While finally putting the category to rest is what Best Original Song deserves, it’s understandable that the Music Branch of the Academy would bristle at the suggestion. Representation at the Oscars is no small thing—just ask Hollywood casting directors and stunt coordinators. So maybe reform is the key. The first thing to do is tighten up eligibility. Documentaries screened for a week in one empty theater should not be eligible for Oscars just because they’ve got an original song in them. And something needs to be done about the favoritism. Not that such a thing can be completely avoided, but rules should be put in place that dissuade the annual Diane Warren vote from her friends in the branch. Additionally, the Academy should go back to the days when the number of nominees could vary based on the number of worthy songs. A number of years during the 2000s saw only three nominees. In 2011, there were only two. That’s as it should be, if the award is to be an honest one.

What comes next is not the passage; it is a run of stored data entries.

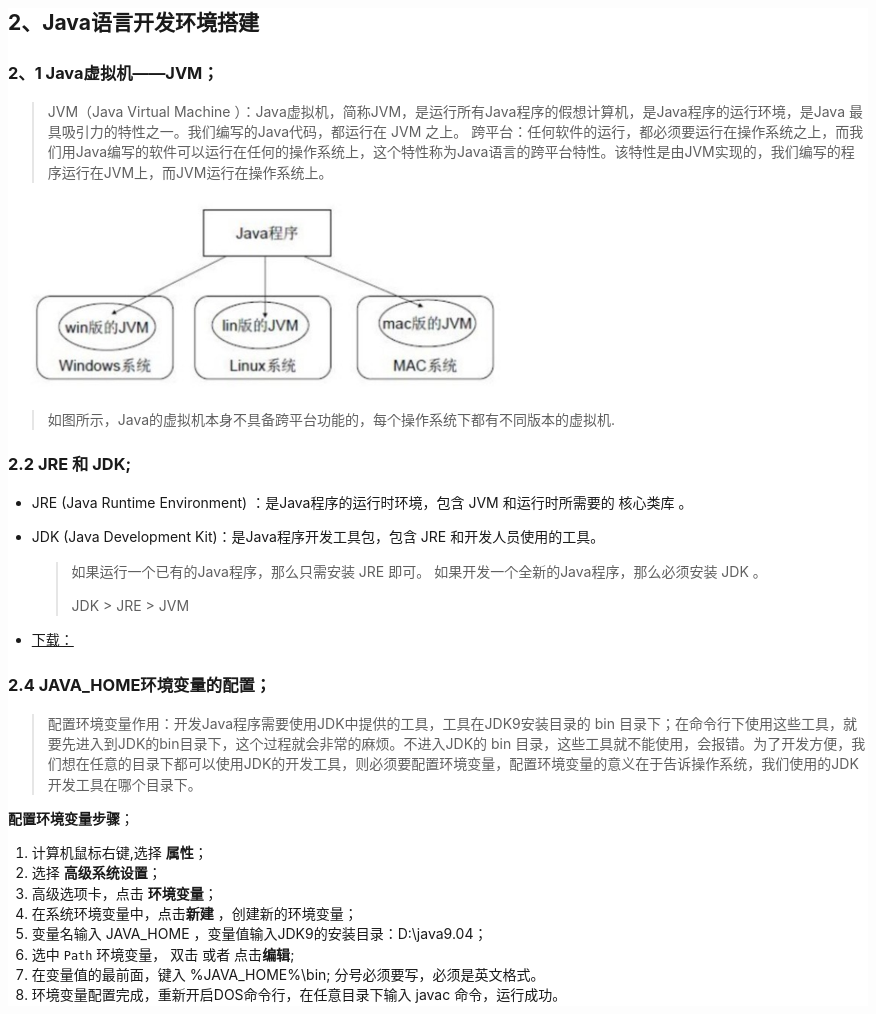 
## 2、Java语言开发环境搭建

### 2、1 Java虚拟机——JVM；

> JVM（Java Virtual Machine ）：Java虚拟机，简称JVM，是运行所有Java程序的假想计算机，是Java程序的运行环境，是Java 最具吸引力的特性之一。我们编写的Java代码，都运行在 JVM 之上。
> 跨平台：任何软件的运行，都必须要运行在操作系统之上，而我们用Java编写的软件可以运行在任何的操作系统上，这个特性称为Java语言的跨平台特性。该特性是由JVM实现的，我们编写的程序运行在JVM上，而JVM运行在操作系统上。

<img src="assets/1610891870708.png" alt="1610891870708" style="zoom:50%;" />

> 如图所示，Java的虚拟机本身不具备跨平台功能的，每个操作系统下都有不同版本的虚拟机.

### 2.2 JRE 和 JDK;

- JRE (Java Runtime Environment) ：是Java程序的运行时环境，包含 JVM 和运行时所需要的 核心类库 。

- JDK (Java Development Kit)：是Java程序开发工具包，包含 JRE 和开发人员使用的工具。

  > 如果运行一个已有的Java程序，那么只需安装 JRE 即可。
  > 如果开发一个全新的Java程序，那么必须安装 JDK 。
  >
  > JDK > JRE > JVM

- [下载：](https://www.oracle.com/java/technologies/java-readme.html)

### 2.4 JAVA_HOME环境变量的配置；

> 配置环境变量作用：开发Java程序需要使用JDK中提供的工具，工具在JDK9安装目录的 bin 目录下；在命令行下使用这些工具，就要先进入到JDK的bin目录下，这个过程就会非常的麻烦。不进入JDK的 bin 目录，这些工具就不能使用，会报错。为了开发方便，我们想在任意的目录下都可以使用JDK的开发工具，则必须要配置环境变量，配置环境变量的意义在于告诉操作系统，我们使用的JDK开发工具在哪个目录下。

**配置环境变量步骤**；

1. 计算机鼠标右键,选择 **属性**；
2. 选择 **高级系统设置**；
3. 高级选项卡，点击 **环境变量**；
4. 在系统环境变量中，点击**新建** ，创建新的环境变量；
5. 变量名输入 JAVA_HOME ，变量值输入JDK9的安装目录：D:\java9.04；
6. 选中 `Path` 环境变量， 双击 或者 点击**编辑**;
7. 在变量值的最前面，键入 %JAVA_HOME%\bin; 分号必须要写，必须是英文格式。
8. 环境变量配置完成，重新开启DOS命令行，在任意目录下输入 javac 命令，运行成功。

Still, I think a more radical solution is in order. Kill the award for Best Original Song, and replace it. Though it sounds nice to specifically reward the craft involved in created a song, perhaps it’s time to recognize the people who make those original songs possible, and songs in movies more broadly. The Academy should follow the lead of the new Best Casting award, handed to casting directors, and create a Best Music Supervision prize, given to the music supervisors who put movie soundtracks together. Perhaps make it contingent on a film featuring a certain number of original songs to continue incentivizing their creation. Not only would it be a better representation of the film industry work that goes into putting music in movies, it would award some of the most under-recognized figures in the industry. Since movies have had sound, they’ve had songs. Original and not. It seems fitting to honor the people actually responsible for making that beautiful marriage possible.